What made me change my mind about Zcash

Why I chose Zcash

That is an excellent question. I recently addressed that in something that I wrote before this post:

To that, I will add a quotation of something that I recently wrote to a correspondent. (Much of my personal activity consists in nonpublic correspondence.)

As for what you say, @particlmike33: I had the same concerns about the “trusted setup”. I put up with it, because I know that no technology is perfect in Version 1. I frankly hated the trusted setup—but I knew that the Zcash team hated it, too. Well, they spent years labouring to get rid of it!

Although Zcash versioning worked out a bit differently, I think of it this way:

  • v1 tech: Sprout. Buggy and painful to use. A Sprout send took me multiple minutes on my old hardware, plus of course, gigabytes of RAM usage.
  • v2 tech: Sapling. Bugs fixed, orders of magnitude more efficient—but still stuck with the trusted setup. Suitable to start a push for wider adoption, but not yet really mature.
  • v3 tech: Orchard. With Halo2, no trusted setup! I officially consider the technology to have reached initial maturity. Ready for mass-adoption!

You know the old saying in technology about how v1 is for early adopters, and nothing is ever really “ready” until v3.

I observe that early Bitcoin was not what Bitcoin is today. It was revolutionary, but buggy and unpolished as you would expect from a lone inventor pursuing an impossible dream. In other venues, amongst Bitcoin maximalists, I have frankly stated my opinion that Bitcoin was not “ready” until Segwit fixed transaction malleability (a design-level security flaw!) and a bunch of other problems.

For similar reasons, I tried Monero after some of their major upgrades in the 2017–2018 timeframe.
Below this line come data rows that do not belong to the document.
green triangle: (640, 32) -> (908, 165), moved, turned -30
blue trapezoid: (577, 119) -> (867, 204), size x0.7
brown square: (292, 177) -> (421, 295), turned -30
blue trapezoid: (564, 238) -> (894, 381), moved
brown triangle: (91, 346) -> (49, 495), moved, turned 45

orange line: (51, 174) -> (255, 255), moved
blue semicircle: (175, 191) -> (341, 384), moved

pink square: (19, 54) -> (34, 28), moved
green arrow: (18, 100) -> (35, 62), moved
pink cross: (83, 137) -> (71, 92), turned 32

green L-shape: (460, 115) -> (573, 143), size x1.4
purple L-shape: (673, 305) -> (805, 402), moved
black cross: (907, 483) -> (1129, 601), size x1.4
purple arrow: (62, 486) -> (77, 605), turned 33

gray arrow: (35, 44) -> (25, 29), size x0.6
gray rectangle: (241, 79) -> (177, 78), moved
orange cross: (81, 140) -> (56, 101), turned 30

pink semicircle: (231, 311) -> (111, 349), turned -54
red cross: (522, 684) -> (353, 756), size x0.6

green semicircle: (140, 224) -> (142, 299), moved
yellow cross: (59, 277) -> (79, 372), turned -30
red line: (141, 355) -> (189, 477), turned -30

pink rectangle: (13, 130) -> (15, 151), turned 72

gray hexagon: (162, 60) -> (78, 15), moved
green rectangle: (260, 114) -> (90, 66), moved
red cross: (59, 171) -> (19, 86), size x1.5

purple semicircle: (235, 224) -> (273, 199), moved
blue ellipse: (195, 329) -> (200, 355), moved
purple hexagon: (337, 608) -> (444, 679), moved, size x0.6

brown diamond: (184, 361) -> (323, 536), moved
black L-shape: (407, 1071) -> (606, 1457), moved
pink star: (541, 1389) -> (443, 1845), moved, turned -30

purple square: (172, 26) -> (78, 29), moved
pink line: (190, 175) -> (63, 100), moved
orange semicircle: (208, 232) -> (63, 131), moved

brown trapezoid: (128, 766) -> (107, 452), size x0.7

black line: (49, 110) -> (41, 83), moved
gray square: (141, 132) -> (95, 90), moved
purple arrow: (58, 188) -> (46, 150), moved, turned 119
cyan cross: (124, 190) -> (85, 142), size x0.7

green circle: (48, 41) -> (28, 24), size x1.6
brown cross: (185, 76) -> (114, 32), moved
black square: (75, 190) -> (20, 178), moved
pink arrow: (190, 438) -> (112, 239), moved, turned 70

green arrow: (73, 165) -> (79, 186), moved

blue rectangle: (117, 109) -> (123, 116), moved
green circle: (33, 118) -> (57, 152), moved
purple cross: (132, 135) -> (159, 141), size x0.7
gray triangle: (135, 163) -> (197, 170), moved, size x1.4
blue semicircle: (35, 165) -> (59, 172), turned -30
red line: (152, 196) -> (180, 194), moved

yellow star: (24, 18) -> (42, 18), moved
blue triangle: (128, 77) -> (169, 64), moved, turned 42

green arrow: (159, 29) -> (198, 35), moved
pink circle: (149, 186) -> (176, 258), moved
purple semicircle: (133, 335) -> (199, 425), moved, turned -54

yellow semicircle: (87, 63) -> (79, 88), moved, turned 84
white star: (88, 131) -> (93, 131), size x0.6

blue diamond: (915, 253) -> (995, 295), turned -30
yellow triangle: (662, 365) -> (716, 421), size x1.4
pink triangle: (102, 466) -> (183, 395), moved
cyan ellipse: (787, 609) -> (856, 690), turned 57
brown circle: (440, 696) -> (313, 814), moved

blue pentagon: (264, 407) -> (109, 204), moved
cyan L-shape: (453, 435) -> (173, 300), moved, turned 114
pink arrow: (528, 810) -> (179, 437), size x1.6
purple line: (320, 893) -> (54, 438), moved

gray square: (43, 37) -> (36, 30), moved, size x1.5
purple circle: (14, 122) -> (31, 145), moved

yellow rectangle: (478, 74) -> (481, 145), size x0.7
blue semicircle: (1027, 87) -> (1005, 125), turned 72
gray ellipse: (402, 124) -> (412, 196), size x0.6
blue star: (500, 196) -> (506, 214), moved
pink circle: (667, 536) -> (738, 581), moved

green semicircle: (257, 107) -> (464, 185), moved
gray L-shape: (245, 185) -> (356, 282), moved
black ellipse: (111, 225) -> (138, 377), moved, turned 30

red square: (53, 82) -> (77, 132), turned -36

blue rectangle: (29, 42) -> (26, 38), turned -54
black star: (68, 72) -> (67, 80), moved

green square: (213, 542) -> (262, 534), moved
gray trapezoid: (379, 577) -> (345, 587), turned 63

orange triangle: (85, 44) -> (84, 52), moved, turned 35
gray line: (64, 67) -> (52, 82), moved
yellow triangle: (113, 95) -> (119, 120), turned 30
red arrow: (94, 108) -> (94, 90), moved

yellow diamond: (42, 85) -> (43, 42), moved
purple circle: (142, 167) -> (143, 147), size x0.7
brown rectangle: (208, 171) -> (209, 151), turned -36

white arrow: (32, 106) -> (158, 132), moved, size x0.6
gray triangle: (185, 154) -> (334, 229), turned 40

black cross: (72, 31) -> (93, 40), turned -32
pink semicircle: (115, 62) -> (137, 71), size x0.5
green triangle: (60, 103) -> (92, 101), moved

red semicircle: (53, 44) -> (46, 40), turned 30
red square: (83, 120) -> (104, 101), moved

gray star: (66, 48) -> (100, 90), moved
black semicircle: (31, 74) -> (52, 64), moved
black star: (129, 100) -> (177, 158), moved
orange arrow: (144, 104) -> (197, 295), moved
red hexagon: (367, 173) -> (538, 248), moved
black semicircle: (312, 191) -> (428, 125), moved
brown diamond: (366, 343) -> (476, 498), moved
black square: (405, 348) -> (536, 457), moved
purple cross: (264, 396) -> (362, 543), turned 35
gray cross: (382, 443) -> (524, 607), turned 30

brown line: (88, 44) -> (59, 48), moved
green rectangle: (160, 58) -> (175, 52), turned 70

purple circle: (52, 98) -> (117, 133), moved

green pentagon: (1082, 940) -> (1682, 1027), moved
See above. With Monero, I was constantly examining my coins, my mixes, etc. in the CLI wallet. Churining, exercising coin control.

I never bought the argument about XMR allegedly having a “bigger anonymity set”, because Monero leaks information onto the blockchain. Of what use is a larger total set of privacy-tech users, if the privacy tech may eventually fail to prevent the users from being distinguished from each other?

As the security aphorism goes, attacks only improve. I just can’t stomach having my financial activity spread all over a blockchain—forever and forever, with no way to erase it. So what if it’s covered up and obfuscated with decoys? So what if the signal is mixed with some noise? I want for the signal to be absent altogether!

Early Zcash had only small usage of the shielded pools—but within the shielded pools, my usage was completely indistinguishable from everyone else’s. Zcash does not leak information (at least, not on the blockchain level; network-layer privacy still needs improvement to prevent, e.g., spies potentially linking your txids by observing them originating from the same source). Zero knowledge means zero knowledge. Few people get that—too few, unfortunately. I understood the power of that, from before Zcash even existed.

On the other hand…


Why I fear for the future

@steve.b, I notice that “privacy” is not listed or discussed in any of your three bullet-points.

I am the opposite. The news of the POS switch was the major impetus that pushed me to come out of the woodwork, when I had faded back so much into the long tail of anonymous users that I didn’t even hear about it until too recently. POS “rich get richer” financial manipulation is a strong negative for me, a hard-no, potentially a dealbraker—especially after the miserable hands-on experiences that I have had with other POS coins. I am trying to exit POS. I only haven’t yet much talked about it, because I am not yet sure what to do… sigh.

Given my personal years-long dependency on ZEC, which I reasonably presumed would stay as-is in its major economic characteristics, I have been upset and afraid about this.

May I ask why, when there are at least a score of POS chains plus thousands of POS-based tokens, you came to Zcash evidently quite recently—for reason of a potential future switch to POS? If this is such an important factor that you list it as your primary reason—it seems incomprehensible to me.

I strongly object to that. It is baseless FUD propaganda no different in spirit than, “Bitcoin will be globally delisted and banned if it gets strong privacy,” or, “Zcash will never gain mass social acceptance because it has scary, scary untraceable transactions!”

I trust Bitcoin because I know that it will never sell out its security, its decentralization, and its honest economics to chase fads, or to line the pockets of fat-cat VCs, DPOS companies, and other financial manipulators.

I observe that out of exactly 172 words in your post, 143 words (83%) are about POS—123 words (73%) are an attack on Bitcoin, anti-Bitcoin talking points that I have seen in many places, not about Zcash at all—and exactly 0 words (0%) are about privacy.